■ DATA RECORDS:
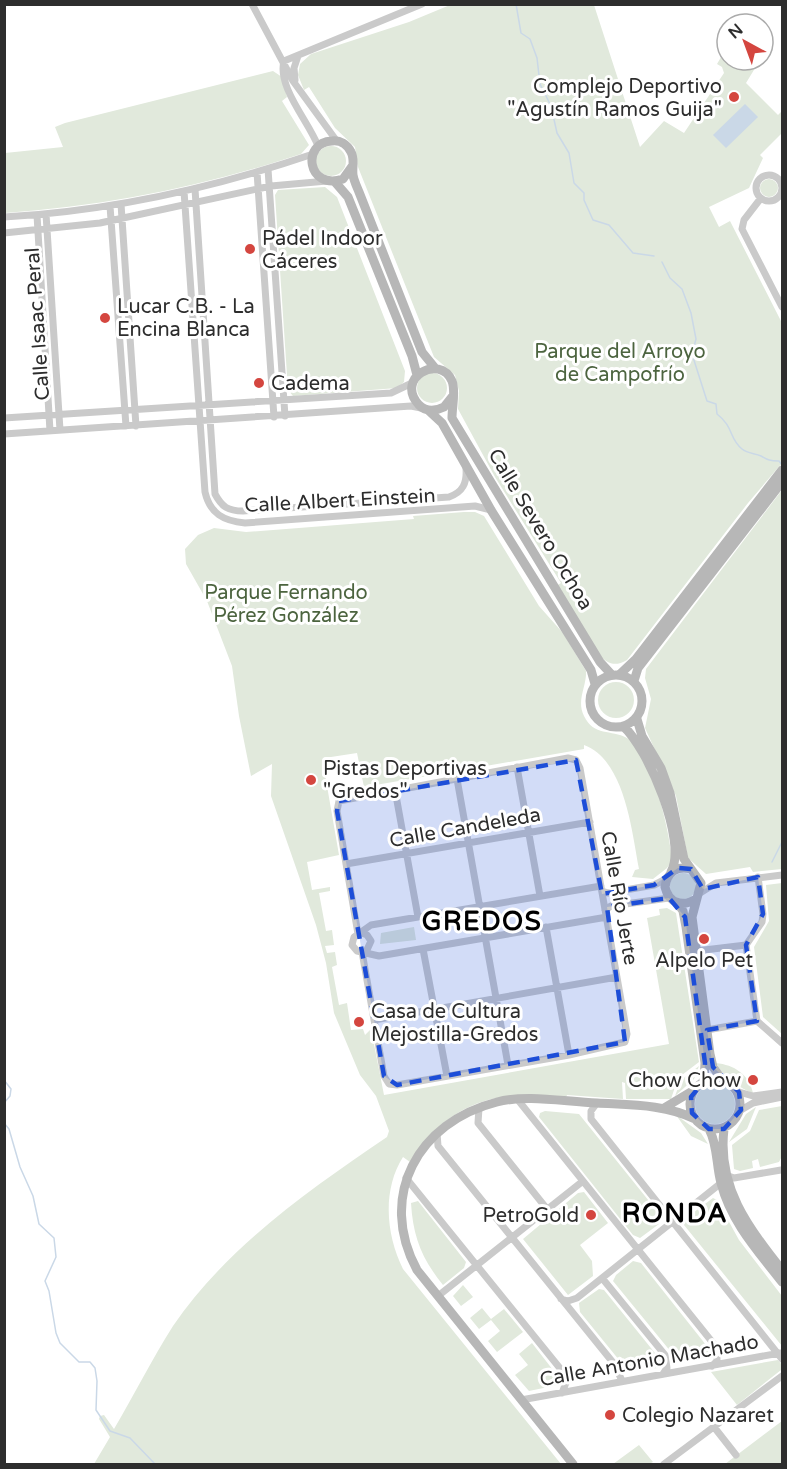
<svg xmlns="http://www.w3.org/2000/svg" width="787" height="1469" font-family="'Varela Round',sans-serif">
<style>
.green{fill:#e1e9dc}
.water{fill:#cad8e7}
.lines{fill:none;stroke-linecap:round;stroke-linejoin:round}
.stream{stroke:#cad8e7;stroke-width:1.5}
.street{stroke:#cacaca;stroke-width:7}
.secondary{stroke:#b7b7b7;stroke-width:9}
.marked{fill:#1d4ed8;fill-opacity:0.2;stroke:#1d4ed8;stroke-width:4.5;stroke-dasharray:12 8;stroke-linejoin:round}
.poi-dot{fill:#d4463f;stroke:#fff;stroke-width:2}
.labels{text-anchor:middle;stroke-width:6;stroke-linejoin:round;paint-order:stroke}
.poi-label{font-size:20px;fill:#2d2d2d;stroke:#fff;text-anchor:start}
.street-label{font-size:20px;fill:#2d2d2d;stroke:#fff}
.park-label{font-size:20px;fill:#4c643f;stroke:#fff}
.district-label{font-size:26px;font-weight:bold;letter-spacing:1.5px;fill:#000;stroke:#fff}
</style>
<rect width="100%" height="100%" fill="#fff"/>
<path class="green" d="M450 5H594L640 147 664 121 684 133 724 73 722 67 717 64 727 47V60H760L746 83 778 115 782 111V133L760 155 763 158 749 188 709 207 719 227 730 221 782 323V463L748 503 627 660C615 667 608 664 599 655L556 586 561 583 495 477 458 409 459 391 455 375 434 357 358 167 355 147 335 128 309 87 304 90 298 75 300 64 311 54 409 22Z
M273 71 282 77 287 97 282 101 309 145 301 154C205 186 106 206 5 213V153L63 147 55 127 65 123Z
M316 161a15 15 0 1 1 30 0a15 15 0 1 1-30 0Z
M760 188a9 9 0 1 1 18 0a9 9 0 1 1-18 0Z
M325 187 337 197 405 371 404 382 397 388 293 396 288 390 275 195 278 190Z
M417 388a15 15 0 1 1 30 0a15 15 0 1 1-30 0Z
M782 490V869L753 872 750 867 706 874 688 858 676 796 645 728 651 699 645 678 646 669Z
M464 512H475L484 516 539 606 563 633 586 671C587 686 576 700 584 716 594 737 611 729 627 738 652 752 670 833 672 861L667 868 653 879 632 877 635 870 639 869C632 832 625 760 584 745V749L364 787 357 753 331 757V761L323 763 339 855 307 862 312 890 330 887V891L319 893 326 931 332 930 334 945 325 946 327 953 335 952 337 965 332 967 339 1005 347 1003 351 1030 363 1029 365 1035 371 1029 384 1095 669 1044 647 918 660 915 659 909 667 908 676 913 699 1062 678 1078 671 1099H626L625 1083 622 1082 623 1099 567 1095 566 1098C544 1098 519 1095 497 1098 461 1104 427 1131 410 1162L403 1157C382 1190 386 1235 403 1269L561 1464H94L110 1437 99 1419 100 1416 104 1415 114 1429C134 1395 152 1359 173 1326 227 1247 309 1190 387 1137L389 1131 376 1096 360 1075 334 1013 326 963 316 925 271 796 272 764 251 776 239 716 232 666 207 601 186 564 185 549 198 535 214 528 246 532 414 519 413 516Z
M598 700a18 18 0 1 1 36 0a18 18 0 1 1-36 0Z
M670 886a13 13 0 1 1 26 0a13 13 0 1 1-26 0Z
M782 883V1034L763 1017 754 947 769 921 766 885Z
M414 927 416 940 380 944 381 933Z
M716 1063C734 1065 749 1074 753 1093 740 1089 722 1075 716 1063Z
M699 1066 694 1079 675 1096 681 1080Z
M695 1104a20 20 0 1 1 40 0a20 20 0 1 1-40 0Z
M782 1106V1156L779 1162 760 1167 758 1159 752 1161 753 1168 740 1171 734 1169 732 1145 750 1131 759 1110Z
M756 1107 747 1129 729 1142 746 1114Z
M545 1111 579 1114 661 1216 659 1224 640 1238 633 1235 539 1117 540 1113Z
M676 1115 701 1133 708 1144 691 1136Z
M584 1192 608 1223 580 1245 592 1261 593 1276 568 1295 523 1239 578 1193Z
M713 1198 717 1200 739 1240 782 1296V1346L684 1225 686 1218Z
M418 1201 466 1262 464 1268 443 1285C422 1259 413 1237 411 1203Z
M633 1261 641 1263 710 1350 712 1356 709 1358 680 1363 613 1281 616 1275Z
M463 1285 473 1297 461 1306 453 1296Z
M599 1289 604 1290 659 1358 661 1363 658 1368 628 1371 580 1312 579 1303Z
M482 1308 491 1319 504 1309 523 1332 497 1352 488 1341 500 1331 491 1320 479 1329 470 1318Z
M532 1343 560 1379 558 1385 529 1391 515 1375 528 1365 519 1354Z
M778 1360 782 1365 781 1370 737 1405 711 1372Z
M782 1421V1464H725Z
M639 1445 653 1462 649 1464H613Z"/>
<path class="water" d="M745 104 758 117 726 148 713 135Z"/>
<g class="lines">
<path class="stream" d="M516 4 521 33 530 39 537 58 540 84 551 106 557 133 569 153 574 183 584 193V200L593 220 609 225 633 253 654 256
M662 262 670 278 682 289 691 313 696 339 692 354 707 401 716 404 717 414C734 427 729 439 742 449 748 454 755 453 761 456 768 460 770 461 779 461L782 465
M772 862 782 842
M4 1080 11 1089 10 1096 4 1103
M4 1123 9 1129 20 1167 33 1196 39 1224 54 1238 56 1257 45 1281 49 1291 56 1333 60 1343 79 1362H90L95 1368 97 1381 96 1410 110 1431 130 1438 155 1464"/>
<path class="street" d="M252 4 293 81 336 140
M284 61 422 4
M284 61C277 87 309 122 318 146
M295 80 294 68 298 56
M268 169 285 416
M257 172 274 417
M756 188a13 13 0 1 1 26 0a13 13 0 1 1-26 0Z
M195 189 215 494C222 507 228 511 243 511L449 497C463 492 467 483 466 469
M184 191 205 492C210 514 224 521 245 523L475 506 491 510
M761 198 744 220 742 229 782 307
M121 204 136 426
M110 206 126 426
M46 214 60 430
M37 215 50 431
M4 217C110 211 213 188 313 154
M4 233 100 223 271 186 327 181
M4 418 391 393 412 383
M4 434 411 406 421 408
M517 767 540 896
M457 779 508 1065
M395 790 418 917
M346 864 590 822
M758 877 763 914 762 922 746 945 757 1021 782 1043
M601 886 371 925 354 937 352 945 357 951 379 956 607 917
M602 891 608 893 654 885 666 879
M700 893 716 883 782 875
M605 910 611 906 669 898
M546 927 569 1055
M362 933 367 935 371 941 366 952
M358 934 337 811 339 801 568 758 576 760 580 768 627 1034 625 1042 569 1055 397 1085 389 1084 384 1076 362 952
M423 949 447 1076
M696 951 746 945
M374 1020 617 977
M707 1030 757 1021
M739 1092 753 1096 782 1092
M518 1100 717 1348V1361L712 1366
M597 1103 591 1111V1119L782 1359
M479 1108 478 1123 547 1209
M741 1110 753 1103 782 1097
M437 1133 438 1146 615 1365 622 1381
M726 1175 734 1178 781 1170
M406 1178 563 1372 567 1380 562 1393
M602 1278 665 1355 667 1368 663 1374
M438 1296 583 1181
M561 1299 568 1301 577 1298 721 1183
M521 1400 780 1353
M714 1427 736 1455
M664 1464 782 1376"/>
<path class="secondary" d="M353 165 343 179C307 191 301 142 332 141 340 140 347 144 351 152 355 159 352 167 353 175 354 181 357 187 359 192L422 352 435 368
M335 182 348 197 412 356 417 375
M452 397 444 407C436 411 426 412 419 405 394 378 440 353 452 381 456 391 452 406 452 418L600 662 612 675
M428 410 442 423 491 510 591 670 595 684
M590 701a26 26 0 1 1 52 0a26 26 0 1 1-52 0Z
M619 675 636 659 782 470
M634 681 638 668 782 482
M637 719 642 736 661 768 670 793 684 859 701 883 692 917 710 1054 713 1067 723 1081
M623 726C648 748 688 842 671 872
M691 869C676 865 667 873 665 887 669 904 683 907 696 899
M678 904 683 911 686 927 705 1063 704 1081
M690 1104a25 25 0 1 1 50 0a25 25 0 1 1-50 0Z
M664 1108 694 1090
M709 1129C718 1146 716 1165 721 1183 731 1222 758 1251 782 1282
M724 1129C717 1186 748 1228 782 1270
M573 1464 417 1270C377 1196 418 1122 497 1102 528 1094 565 1102 597 1103 629 1105 665 1104 695 1119"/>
</g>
<path class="marked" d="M576 760 602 894 654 885 678 868 691 869 703 889 758 877 763 914 746 945 757 1021 707 1030 713 1067 739 1092 741 1110 724 1129H709L692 1113 691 1097 704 1081 705 1063 685 917 669 898 607 907 625 1042 397 1085 384 1076 337 811 339 801Z"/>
<g class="poi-dot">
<circle cx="734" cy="97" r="6"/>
<circle cx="250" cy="249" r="6"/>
<circle cx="105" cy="318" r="6"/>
<circle cx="259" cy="383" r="6"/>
<circle cx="311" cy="780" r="6"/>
<circle cx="704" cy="939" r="6"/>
<circle cx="359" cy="1022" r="6"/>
<circle cx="753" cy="1080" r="6"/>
<circle cx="591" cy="1215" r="6"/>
<circle cx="610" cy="1415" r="6"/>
</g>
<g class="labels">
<g class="poi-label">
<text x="722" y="93" text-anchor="end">Complejo Deportivo<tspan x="722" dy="23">"Agustín Ramos Guija"</tspan></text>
<text x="262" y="245">Pádel Indoor<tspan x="262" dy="23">Cáceres</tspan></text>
<text x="117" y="313">Lucar C.B. - La<tspan x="117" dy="23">Encina Blanca</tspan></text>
<text x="271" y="390">Cadema</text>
<text x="323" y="775">Pistas Deportivas<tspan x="323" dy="23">"Gredos"</tspan></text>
<text x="704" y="967" text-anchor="middle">Alpelo Pet</text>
<text x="371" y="1018">Casa de Cultura<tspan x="371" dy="23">Mejostilla-Gredos</tspan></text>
<text x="741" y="1087" text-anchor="end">Chow Chow</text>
<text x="579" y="1222" text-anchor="end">PetroGold</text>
<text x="622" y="1422">Colegio Nazaret</text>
</g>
<g class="street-label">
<text transform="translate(37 324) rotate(-94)" y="7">Calle Isaac Peral</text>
<text transform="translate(340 500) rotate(-3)" y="7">Calle Albert Einstein</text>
<text transform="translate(541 529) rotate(59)" y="7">Calle Severo Ochoa</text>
<text transform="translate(465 827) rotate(-10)" y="7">Calle Candeleda</text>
<text transform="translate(620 898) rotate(80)" y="7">Calle Río Jerte</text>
<text transform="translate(649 1360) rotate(-10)" y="7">Calle Antonio Machado</text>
</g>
<g class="park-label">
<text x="620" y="358">Parque del Arroyo<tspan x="620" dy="23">de Campofrío</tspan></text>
<text x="286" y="599">Parque Fernando<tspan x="286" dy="23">Pérez González</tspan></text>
</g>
<g class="district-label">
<text x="482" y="930">GREDOS</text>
<text x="675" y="1222">RONDA</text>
</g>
</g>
<rect width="787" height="1469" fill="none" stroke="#2d2d2d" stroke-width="12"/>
<g transform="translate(745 42) rotate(319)"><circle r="28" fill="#ffffff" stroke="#ababab" stroke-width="1.5"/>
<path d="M0-4.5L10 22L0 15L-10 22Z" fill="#d4463f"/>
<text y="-9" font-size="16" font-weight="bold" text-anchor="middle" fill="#2d2d2d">N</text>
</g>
</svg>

■ AIM OF THE EXERCISE:
Go through the entries. Report every line that contains the word "lines".

■ ANSWER TO THE PROBLEM:
.lines{fill:none;stroke-linecap:round;stroke-linejoin:round}
<g class="lines">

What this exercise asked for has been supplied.